Inundações extremas na Amazônia mais severas e frequentes

Desde a década de 1990, a variabilidade do ciclo hidrológico na bacia amazônica está aumentando. E a principal alteração se verifica na frequência e na intensidade de inundações muito severas, identificou estudo de um grupo internacional de cientistas.

Pesquisas anteriores se concentraram sobre a ocorrência de secas no centro e no sul da Amazônia. Secas extremas sazonais na região geralmente estão ligadas a eventos do El Niño no Pacífico tropical ou à temperatura da superfície da água do mar na zona tropical do Atlântico Norte.

Exemplos de eventos extremos de seca foram os anos de 2005, 2010 e 2015. A tendência de fortalecimento da seca pode estar associada ao desmatamento e ao aquecimento global.

Todavia, segundo o estudo, as mudanças recentes na hidrologia da Amazônia são marcadas também por eventos extremos de inundações. A partir de 2009, enchentes severas se tornaram recorrentes na região noroeste e ao longo do rio Amazonas e alguns de seus afluentes.

Para aprofundar o conhecimento sobre essa tendência, os cientistas analisaram os registros do nível da água do rio Negro no Porto de Manaus, abrangendo o período entre 1903 e 2015. Outras fontes de dados foram uma estação no rio Amazonas, cobrindo os anos de 1970 a 2015, e séries atmosféricas e de precipitação.

Adotou-se a definição do Serviço Geológico do Brasil para secas e inundações extremas. As primeiras se caracterizariam por níveis do rio Amazonas de 15,8 m na cidade de Manaus, enquanto as segundas, por níveis de 29 m.

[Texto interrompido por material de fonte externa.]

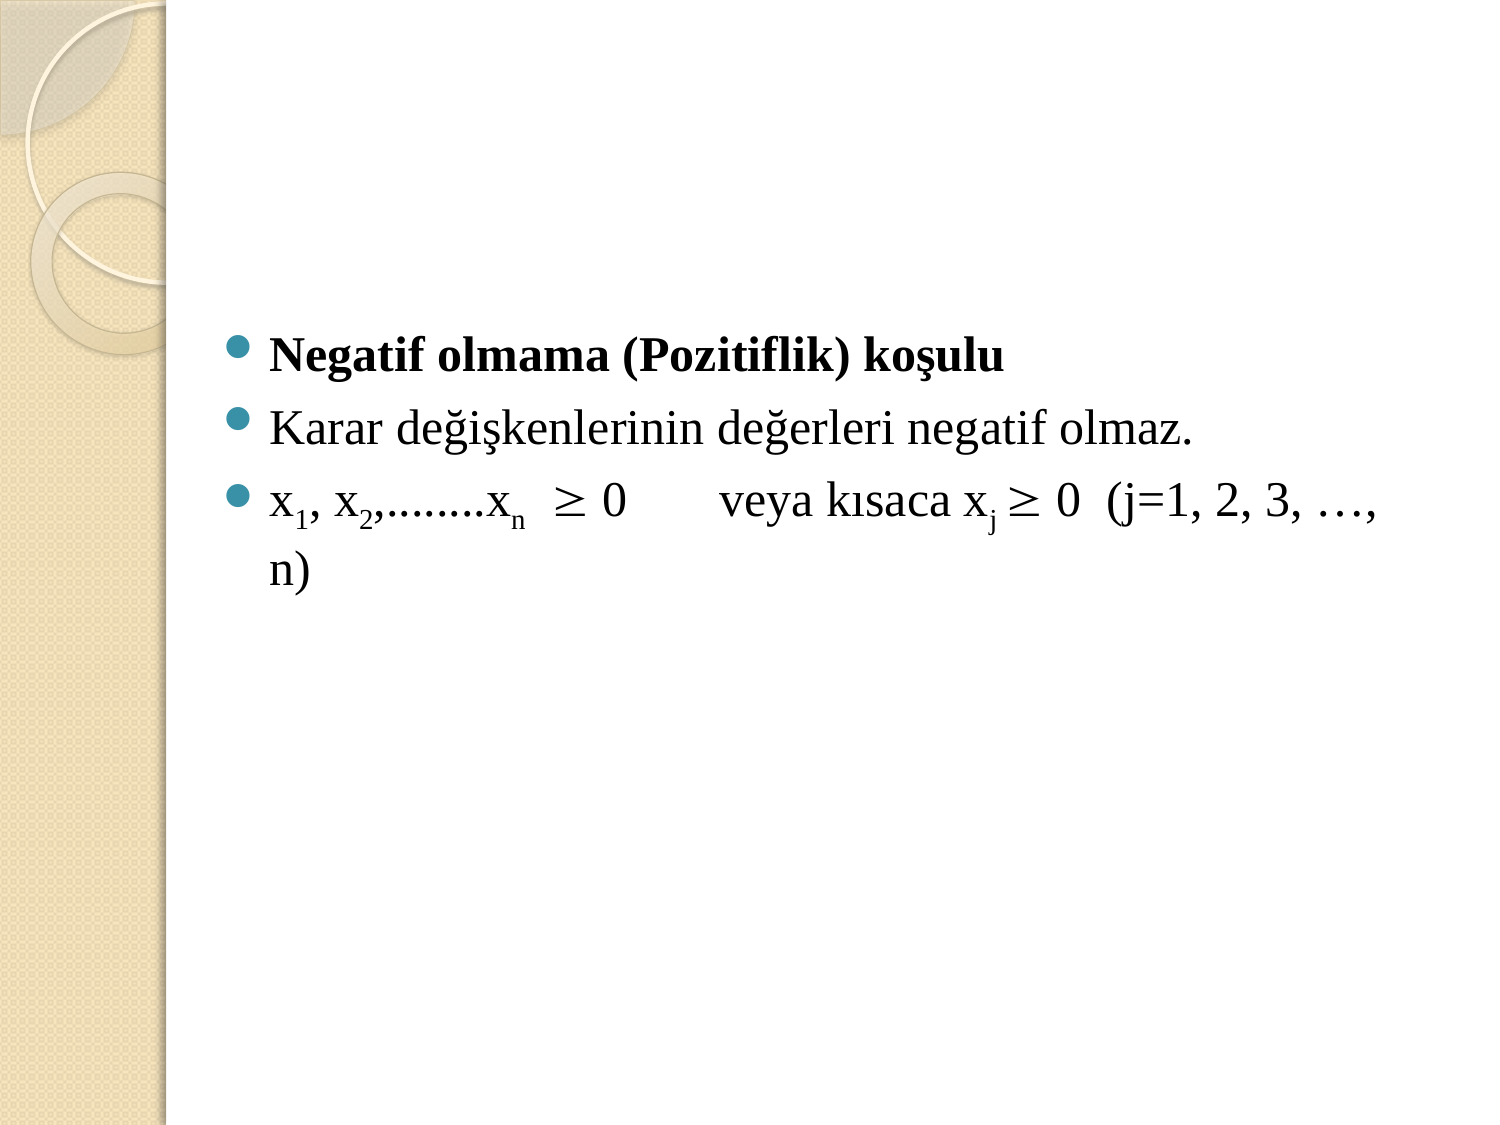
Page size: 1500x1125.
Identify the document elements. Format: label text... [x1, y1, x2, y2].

list Negatif olmama (Pozitiflik) koşulu Karar değişkenlerinin değerleri negatif olmaz. x1, x2,........xn  0 veya kısaca xj  0 (j=1, 2, 3, …, n) [194, 314, 1425, 604]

Entre 1903 e 2015, o estudo detectou 14 secas hidrológicas severas e 14 inundações severas. Não ocorreu nenhuma alteração na frequência de secas hidrológicas severas durante o período. As inundações, no entanto, apresentaram uma tendência de aumento a partir de 1970.

Estimativas do estudo indicaram que a frequência de inundações extremas subiu cinco vezes. Durante a primeira metade do século XX, as inundações extremas ocorriam com periodicidade de uma vez a cada 20 anos. Do ano 2000 em diante, elas passaram para uma vez a cada 4 anos.

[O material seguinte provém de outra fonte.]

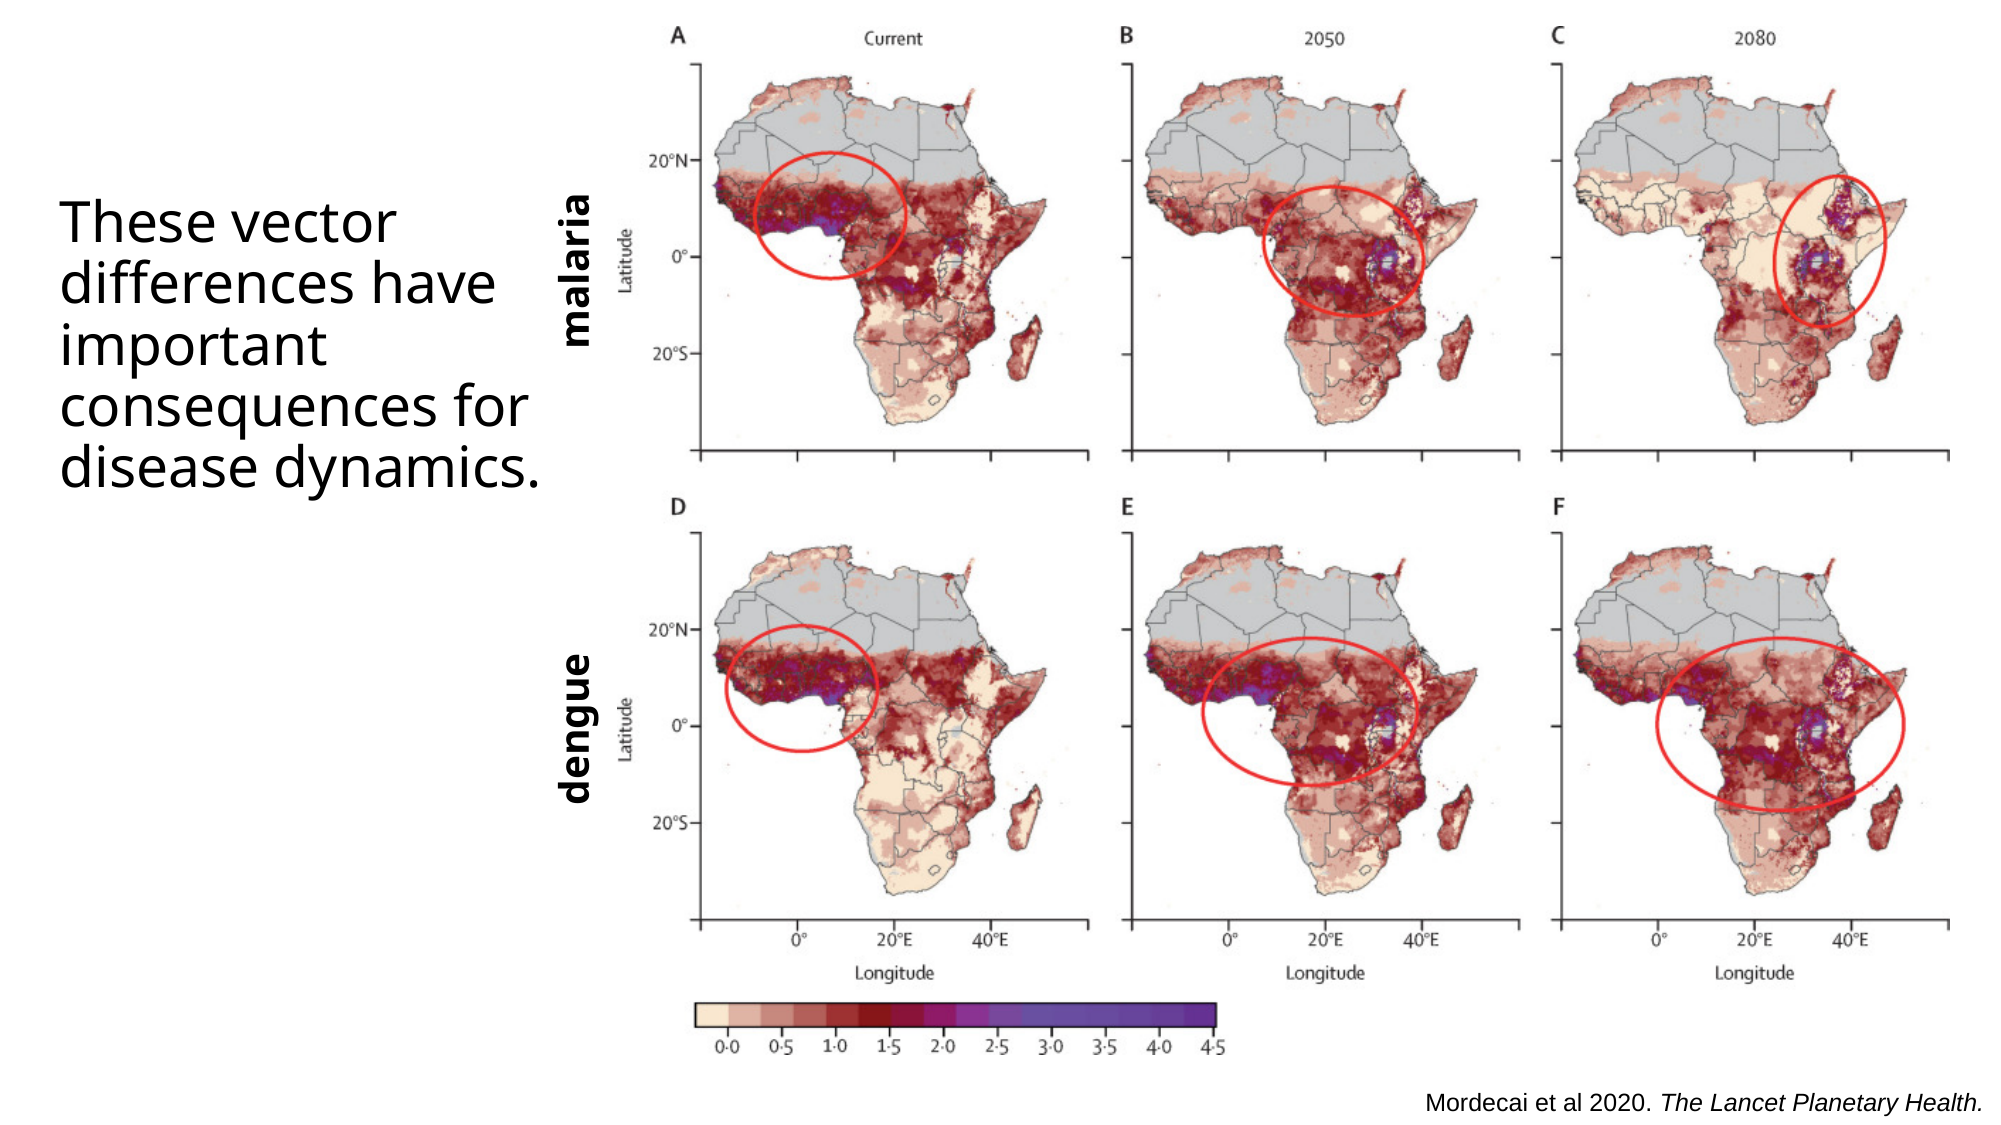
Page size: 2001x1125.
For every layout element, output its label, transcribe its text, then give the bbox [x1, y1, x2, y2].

text_box malaria [534, 162, 617, 380]
text_box Mordecai et al 2020. The Lancet Planetary Health. [1399, 1079, 2000, 1125]
text_box dengue [534, 620, 617, 838]
picture [617, 26, 1950, 1055]
title These vector differences have important consequences for disease dynamics. [44, 162, 561, 531]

O gráfico superior mostra os registros do nível d'água entre 1903 e 2015. Indicados em azul as secas hidrológicas e em vermelho, as inundações. O gráfico inferior apresenta a alteração no tempo de recorrência de secas (vermelho), inundações (azul) e de ambos combinados (cinza). Fonte: adaptado da figura 1 do estudo.

A partir de uma análise dos eventos individuais de inundações extremas, os cientistas apontaram que, além da frequência, também aumentou a intensidade. Por exemplo, as inundações excepcionais registradas nos anos de 2009 e de 2012 alcançaram níveis sem precedentes históricos tanto em duração quanto em gravidade.

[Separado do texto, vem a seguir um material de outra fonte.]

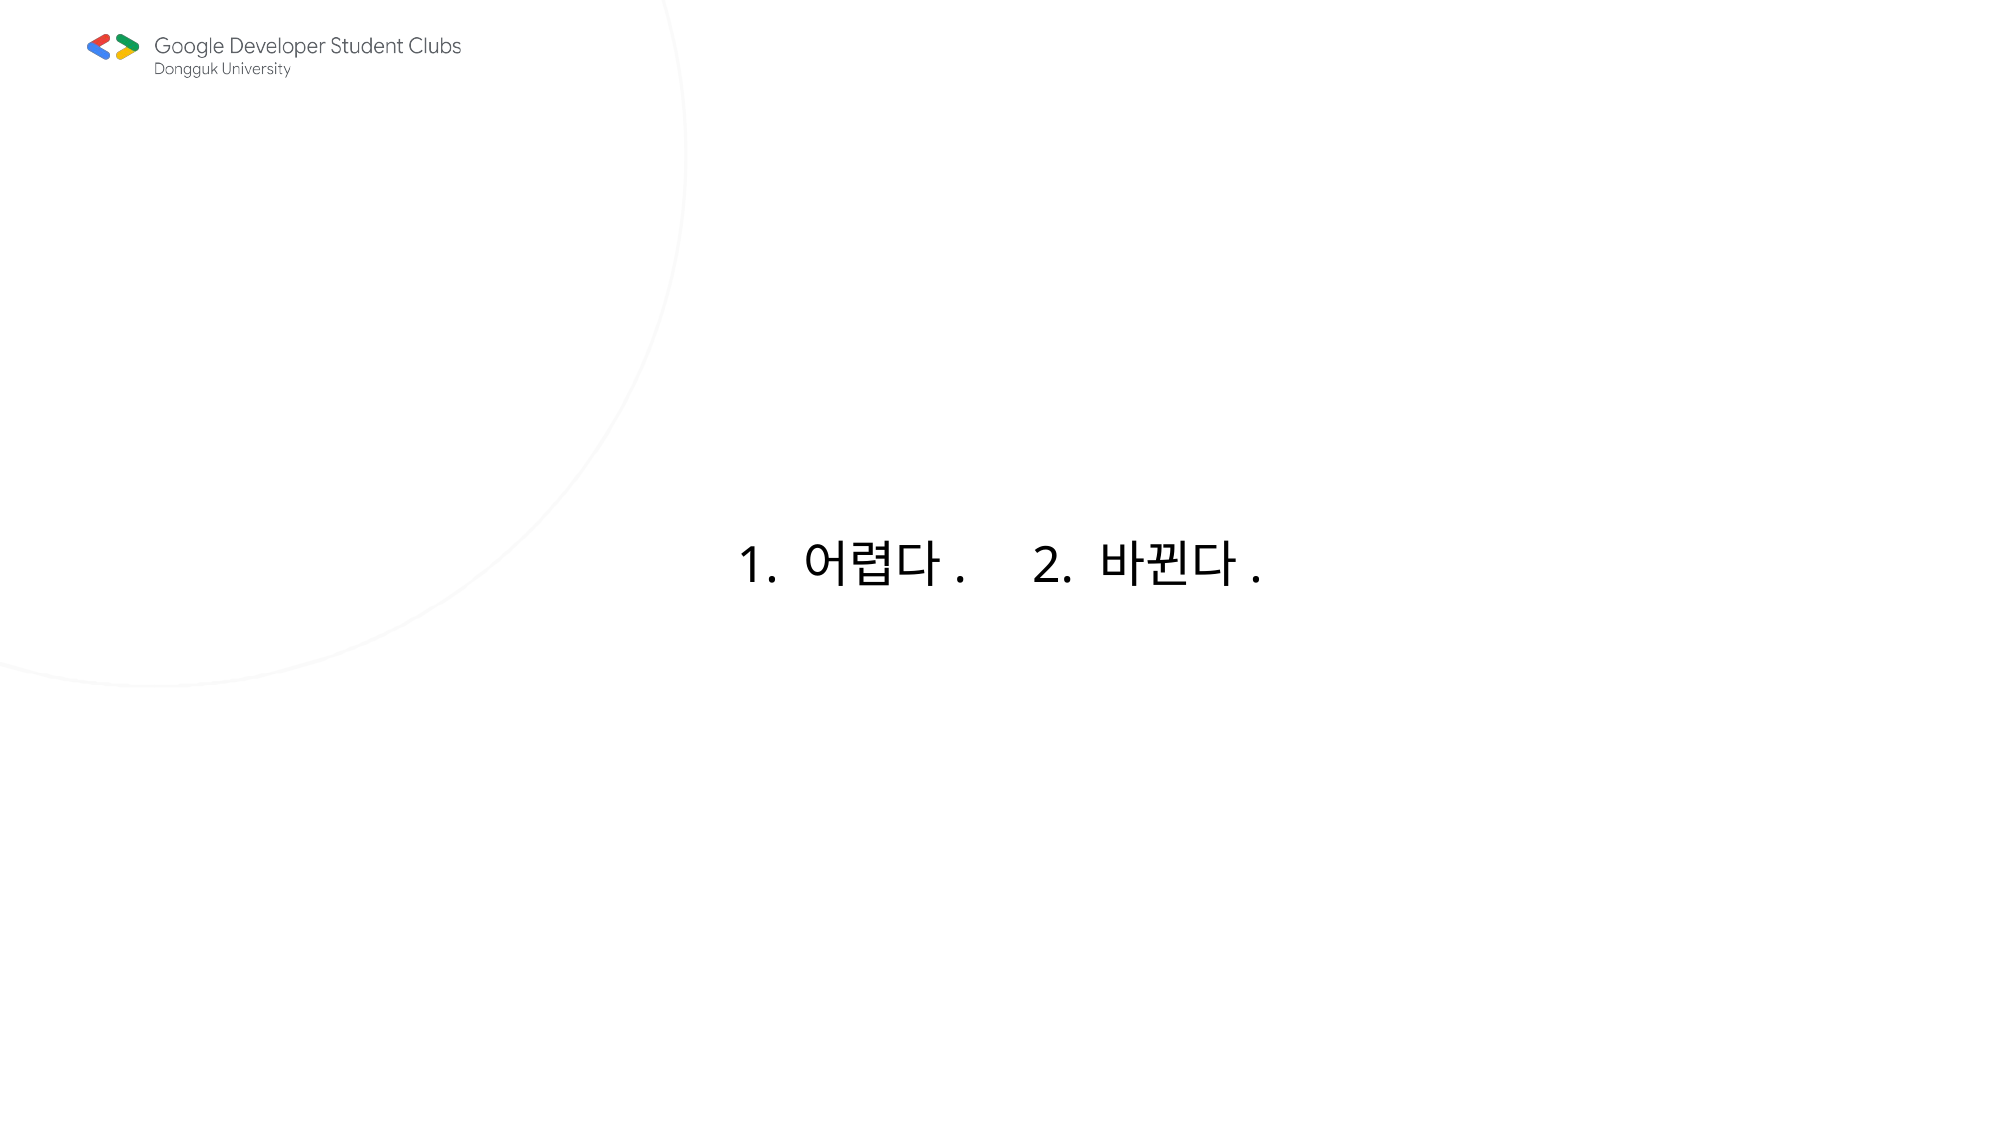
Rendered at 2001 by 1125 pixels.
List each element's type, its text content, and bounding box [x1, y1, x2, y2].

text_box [0, 0, 688, 688]
text_box 1. 어렵다. 2. 바뀐다. [722, 524, 1278, 600]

Os cientistas classificaram os dados dos anos mais recentes como altamente anômalos. Com exceção do ano de 2010, no qual se deu uma seca severa, e do ano de 2011, todos os outros no período entre 2009 e 2015 registraram um evento extremo de inundação.

A tendência de mudanças das chuvas na Amazônia estaria vinculada ao fortalecimento da circulação de Walker, um sistema de circulação de ar gerada a partir da interação entre o oceano e a atmosfera no Pacífico.

Segundo o estudo, o rápido aquecimento das águas superficiais do Atlântico tropical, junto com a tendência contrário no leste do Pacífico, teria contribuído para o fortalecimento da circulação de Walker, evidenciando como diferentes bacias oceânicas estão interligadas.

A mudança nas chuvas não deverá se prolongar. O estudo apontou que, na próxima década, o contraste de temperatura entre as águas dos oceanos Pacífico e Atlântico deverá diminuir, reduzindo a intensidade da circulação de Walker.

Todavia, devido ao aquecimento global, a expectativa é de que as águas tropicais do Atlântico mantenham a tendência de aumento da temperatura. As inundações severas na Amazônia irão reduzir, porém continuarão maiores do que os níveis registrados antes de 1990.


Mais informações: Barichivich, Jonathan, et al. "Recent intensification of Amazon flooding extremes driven by strengthened Walker circulation." Science advances 4.9 (2018): eaat8785.